Jobs:
**1.** In the Jira issue about the container scanner, which method gets called when the datanode is shut down?
**2.** Please write the next part of the Jira issue about the container scanner, picking up after its final sentence.

Document passage:
= = = = =

You are viewing a plain text version of this content. The canonical link for it is here.
Posted to issues@ozone.apache.org by "Ethan Rose (Jira)" <ji...@apache.org> on 2022/10/19 22:31:00 UTC

[jira] [Updated] (HDDS-7100) Container scanner incorrectly marks containers unhealthy when DN is shutdown

     [ https://issues.apache.org/jira/browse/HDDS-7100?page=com.atlassian.jira.plugin.system.issuetabpanels:all-tabpanel ]

Ethan Rose updated HDDS-7100:
-----------------------------
    Summary: Container scanner incorrectly marks containers unhealthy when DN is shutdown  (was: Scrubber incorrectly marks containers unhealthy when DN is shutdown)

> Container scanner incorrectly marks containers unhealthy when DN is shutdown
> ----------------------------------------------------------------------------
>
>                 Key: HDDS-7100
>                 URL: https://issues.apache.org/jira/browse/HDDS-7100
>             Project: Apache Ozone
>          Issue Type: Sub-task
>          Components: Ozone Datanode
>            Reporter: Stephen O'Donnell
>            Assignee: Szabolcs Gál
>            Priority: Critical
>
> When the DN is shutdown, the ContainerDataScanner.shutdown() method is called:
> {code}
>   public synchronized void shutdown() {
>     this.stopping = true;
>     this.canceler.cancel(
>         String.format(NAME_FORMAT, volume) + " is shutting down");
>     this.interrupt();
>     try {
>       this.join();
>     } catch (InterruptedException ex) {
>       LOG.warn("Unexpected exception while stopping data scanner for volume "
>           + volume, ex);
>       Thread.currentThread().interrupt();
>     }
>   }
> {code}
> This interrupts the current thread. The code to scan a container looks like:
> {code}
>   public boolean fullCheck(DataTransferThrottler throttler, Canceler canceler) {
>     boolean valid;
>     try {
>       valid = fastCheck();
>       if (valid) {
>         scanData(throttler, canceler);
>       }
>     } catch (IOException e) {
>       handleCorruption(e);
>       valid = false;
>     }
>     return valid;
>   }
> {code}
> The interrupt causes the some method further down the stack to thrown an exception, which is then caught by the IOException handler. Right now, it assume any exception is due to the container being unhealthy, and marks the container as such.

= = = = =

Listed entries:
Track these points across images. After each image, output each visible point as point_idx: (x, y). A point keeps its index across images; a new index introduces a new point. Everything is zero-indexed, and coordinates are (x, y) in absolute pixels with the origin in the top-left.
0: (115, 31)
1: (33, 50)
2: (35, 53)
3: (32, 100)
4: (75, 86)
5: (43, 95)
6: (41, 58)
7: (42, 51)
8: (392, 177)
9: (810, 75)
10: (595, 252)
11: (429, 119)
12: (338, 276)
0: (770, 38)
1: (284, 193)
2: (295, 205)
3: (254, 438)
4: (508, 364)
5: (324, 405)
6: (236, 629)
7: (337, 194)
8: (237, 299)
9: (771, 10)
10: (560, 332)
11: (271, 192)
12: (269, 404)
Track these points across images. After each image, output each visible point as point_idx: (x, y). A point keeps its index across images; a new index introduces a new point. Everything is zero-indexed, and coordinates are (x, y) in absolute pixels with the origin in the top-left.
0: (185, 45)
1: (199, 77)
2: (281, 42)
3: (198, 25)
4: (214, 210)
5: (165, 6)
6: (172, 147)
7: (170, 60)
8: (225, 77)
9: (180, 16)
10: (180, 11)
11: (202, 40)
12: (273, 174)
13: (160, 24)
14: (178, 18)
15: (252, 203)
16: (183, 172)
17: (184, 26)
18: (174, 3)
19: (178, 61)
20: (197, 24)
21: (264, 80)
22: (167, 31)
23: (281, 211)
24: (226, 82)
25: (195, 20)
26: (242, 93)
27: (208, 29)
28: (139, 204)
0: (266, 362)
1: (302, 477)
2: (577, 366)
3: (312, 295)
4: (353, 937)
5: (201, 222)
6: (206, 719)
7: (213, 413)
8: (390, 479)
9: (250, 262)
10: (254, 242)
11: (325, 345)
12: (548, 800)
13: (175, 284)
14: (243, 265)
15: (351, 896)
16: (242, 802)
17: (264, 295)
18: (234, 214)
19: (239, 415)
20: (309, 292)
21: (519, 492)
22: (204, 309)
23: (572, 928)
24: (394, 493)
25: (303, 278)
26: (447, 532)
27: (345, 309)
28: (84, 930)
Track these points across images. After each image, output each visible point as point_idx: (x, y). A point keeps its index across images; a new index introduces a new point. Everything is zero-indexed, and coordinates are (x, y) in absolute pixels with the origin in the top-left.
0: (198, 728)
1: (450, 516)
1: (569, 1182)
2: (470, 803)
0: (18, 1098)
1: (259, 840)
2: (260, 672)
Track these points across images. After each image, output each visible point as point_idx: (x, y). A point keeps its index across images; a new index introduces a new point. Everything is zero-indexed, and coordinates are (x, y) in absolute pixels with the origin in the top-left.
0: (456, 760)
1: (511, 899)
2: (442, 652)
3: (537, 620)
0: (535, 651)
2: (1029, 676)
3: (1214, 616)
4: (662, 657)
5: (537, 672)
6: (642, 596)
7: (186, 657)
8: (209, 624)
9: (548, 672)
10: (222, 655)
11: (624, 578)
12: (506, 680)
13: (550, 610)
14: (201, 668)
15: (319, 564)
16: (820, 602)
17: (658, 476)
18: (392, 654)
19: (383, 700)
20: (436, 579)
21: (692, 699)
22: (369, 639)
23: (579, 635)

= = = = =

Solved tasks:
**1.** ContainerDataScanner.shutdown()

**2.**
> Adding some debug code, we can see the real exception when this occurs is "java.nio.channels.ClosedByInterruptException":
> {code}
> datanode_1  | 2022-08-05 12:08:51,676 [ContainerDataScanner(/data/hdds/hdds)] INFO keyvalue.KeyValueContainerCheck: IO exception in checker
> datanode_1  | java.nio.channels.ClosedByInterruptException
> datanode_1  | 	at java.base/java.nio.channels.spi.AbstractInterruptibleChannel.end(AbstractInterruptibleChannel.java:199)
> datanode_1  | 	at java.base/sun.nio.ch.FileChannelImpl.endBlocking(FileChannelImpl.java:162)
> datanode_1  | 	at java.base/sun.nio.ch.FileChannelImpl.position(FileChannelImpl.java:366)
> datanode_1  | 	at org.apache.hadoop.ozone.container.keyvalue.KeyValueContainerCheck.verifyChecksum(KeyValueContainerCheck.java:295)
> datanode_1  | 	at org.apache.hadoop.ozone.container.keyvalue.KeyValueContainerCheck.scanData(KeyValueContainerCheck.java:272)
> datanode_1  | 	at org.apache.hadoop.ozone.container.keyvalue.KeyValueContainerCheck.fullCheck(KeyValueContainerCheck.java:128)
> datanode_1  | 	at org.apache.hadoop.ozone.container.keyvalue.KeyValueContainer.scanData(KeyValueContainer.java:849)
> datanode_1  | 	at org.apache.hadoop.ozone.container.ozoneimpl.ContainerDataScanner.runIteration(ContainerDataScanner.java:106)
> datanode_1  | 	at org.apache.hadoop.ozone.container.ozoneimpl.ContainerDataScanner.run(ContainerDataScanner.java:81)
> {code}
> I am not sure if there could be other type of exception raised, so simply catching ClosedByInterruptException is probably not a good solution. I feel we should raise specific container integrity exceptions if the container should be marked unhealthy, and the catch all IOException probably should not be used.



--
This message was sent by Atlassian Jira
(v8.20.10#820010)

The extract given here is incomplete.